The election campaign was dominated by party pledges to tackle 60 per cent unemployment, minimal foreign investment and rampant corruption.
The vote was also marred by an overwhelming boycott by the Serb minority, under orders from Belgrade not to legitimise a parliament threatening to declare independence within weeks.
Steve Schuck, a retired US army officer who is the deputy head of the UN mission in Kosovo (Unmik), told Al Jazeera that Serbs were being prevented from choosing the institutions that will represent them.
“I am disappointed by all the intimidation and humiliation which is keeping Serbs away from here,” he said.
With independence expected to declared in the near future, Schuck said: “If there has ever been a critical time for Kosovan Serbs to vote, it is now.”
There were no voters in nearby Leshak when the UN team arrived at about midday.
On the eve of the election, the home of a Serbian politician in the north was targeted in a Molotov cocktail attack, Veton Elshani, a police spokesman, said.
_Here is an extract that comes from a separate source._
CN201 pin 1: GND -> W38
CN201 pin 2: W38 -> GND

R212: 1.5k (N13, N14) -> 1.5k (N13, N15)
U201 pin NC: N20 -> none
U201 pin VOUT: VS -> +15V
“The explosion damaged a car in the garage. We don’t know what is behind the attack,” he said.
Overall, turnout was modest among ethnic Albanians too, who have grown suspicious of political parties and unfulfilled promises of jobs and economic development.
Thaci, a former leader of the political wing of the KLA, had earlier pledged independence for Kosovo on Saturday.
|Al Jazeera in Kosovo|
“These elections are not about Kosovo’s status,” he said after casting his ballot.
“We will declare independence immediately after December 10.”
That is the date for a report by Russian, United States and European Union mediators on efforts to find a compromise between Serbia and Kosovo’s 90 percent ethnic Albanian majority.
Despite two negotiating sessions set for Brussels and Vienna in the coming week there is still no glimmer of a deal.
Kosovo has been run by Unmik since mid-1999 when a Nato offensive drove out forces loyal to Slobodan Milosevic, the late Yugoslav president, over a brutal crackdown on the KLA and its civilian supporters.
One hundred of the provincial assembly’s 120 seats were up for direct election, with the remainder reserved for Serbs and other minorities.
Around 150 observers from the Council of Europe and as many as 25,000 local monitors monitored the election for voting irregularities throughout the country.